**ÜBUNGSTEXT**.
Viele Patienten können ihre Blutzuckerwerte durch eine
Lebensumstellung in den Griff bekommen, indem sie sich gesünder
ernähren und mehr Sport treiben. Reicht das nicht aus, können
zunächst Tabletten helfen, die Blutzuckerwerte zu normalisieren, etwa
mit dem Wirkstoff Metformin. Bei schätzungsweise mindestens 1,5
Millionen Menschen ist auch das nicht genug. Sie müssen Insulin
spritzen.

Die neueren Inkretin-Analoga wirken anders als Insulin. Sie imitieren
die Inkretin-Hormone aus dem Darm. Von diesen weiß man bereits seit
längerem, dass sie den Blutzuckerspiegel nach der Nahrungsaufnahme
regulieren, etwa das Hormon GLP-1. GLP-1-Analoga ahmen dieses Hormon
nach und regen die Bauchspeicheldrüse zur Bildung von Insulin an.
Zudem hemmen sie die Ausschüttung von Glucagon, das den
Blutzuckerspiegel steigen lässt, und verlangsamen die Entleerung des
Magens. Sie wirken auch im Gehirn, vermindern Hunger und verstärken
das Sättigungsgefühl.

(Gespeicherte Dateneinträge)
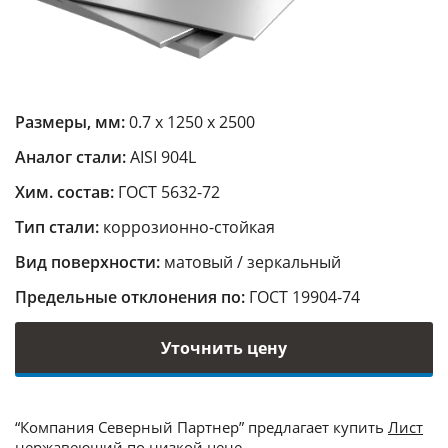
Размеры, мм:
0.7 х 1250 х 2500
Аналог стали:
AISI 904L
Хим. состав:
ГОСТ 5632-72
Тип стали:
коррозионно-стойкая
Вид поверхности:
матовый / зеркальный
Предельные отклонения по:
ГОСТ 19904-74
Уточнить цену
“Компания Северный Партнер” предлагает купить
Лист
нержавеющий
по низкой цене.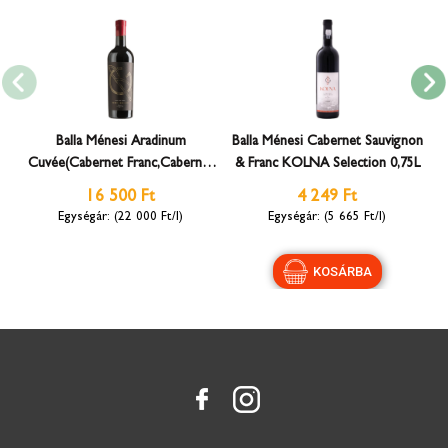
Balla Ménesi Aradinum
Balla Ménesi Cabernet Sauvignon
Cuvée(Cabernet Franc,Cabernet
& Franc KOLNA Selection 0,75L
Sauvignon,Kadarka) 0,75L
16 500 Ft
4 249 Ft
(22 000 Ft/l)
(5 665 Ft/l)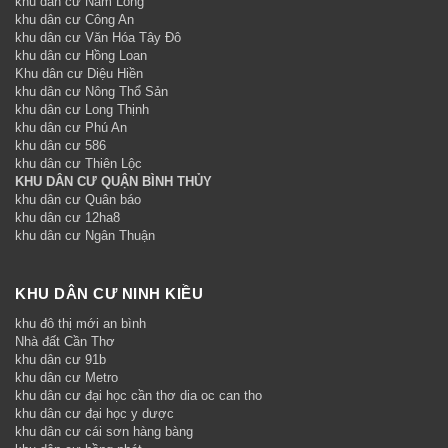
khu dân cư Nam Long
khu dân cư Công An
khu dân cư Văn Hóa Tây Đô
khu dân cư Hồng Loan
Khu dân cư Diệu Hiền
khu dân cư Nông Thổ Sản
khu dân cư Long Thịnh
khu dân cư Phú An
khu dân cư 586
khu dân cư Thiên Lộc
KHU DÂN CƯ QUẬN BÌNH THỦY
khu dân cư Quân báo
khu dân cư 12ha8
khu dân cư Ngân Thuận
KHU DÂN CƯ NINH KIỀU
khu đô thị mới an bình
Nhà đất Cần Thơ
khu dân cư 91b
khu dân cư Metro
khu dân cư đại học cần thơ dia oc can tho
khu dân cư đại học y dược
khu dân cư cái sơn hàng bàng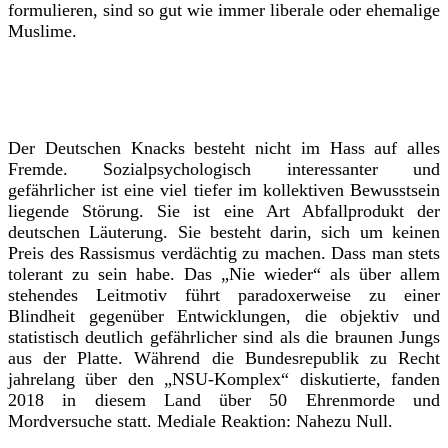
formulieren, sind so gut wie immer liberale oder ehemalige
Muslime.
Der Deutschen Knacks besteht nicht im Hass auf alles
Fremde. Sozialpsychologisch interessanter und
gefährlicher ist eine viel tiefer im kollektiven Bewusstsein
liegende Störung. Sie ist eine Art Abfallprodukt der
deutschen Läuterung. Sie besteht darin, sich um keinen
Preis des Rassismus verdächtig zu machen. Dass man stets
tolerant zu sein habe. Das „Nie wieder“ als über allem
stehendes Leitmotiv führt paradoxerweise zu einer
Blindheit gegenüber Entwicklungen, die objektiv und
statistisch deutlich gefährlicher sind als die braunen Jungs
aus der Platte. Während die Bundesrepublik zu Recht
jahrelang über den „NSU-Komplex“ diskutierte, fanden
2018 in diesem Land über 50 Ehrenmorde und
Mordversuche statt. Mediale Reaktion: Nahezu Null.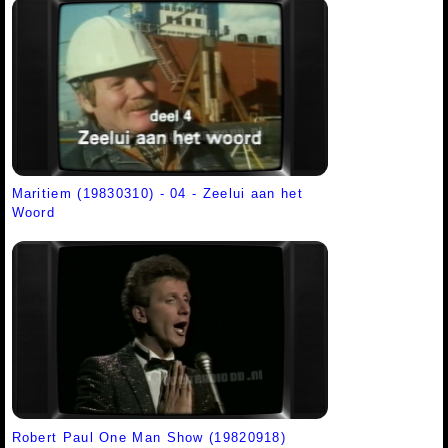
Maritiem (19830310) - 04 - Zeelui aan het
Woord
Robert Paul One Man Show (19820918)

**AUFGABE**. Welcher Wirkstoff wird im Übungstext als Beispiel für Tabletten genannt, die die Blutzuckerwerte normalisieren können? Das Material stammt aus einer anderen Quelle.

**ANTWORT**. Metformin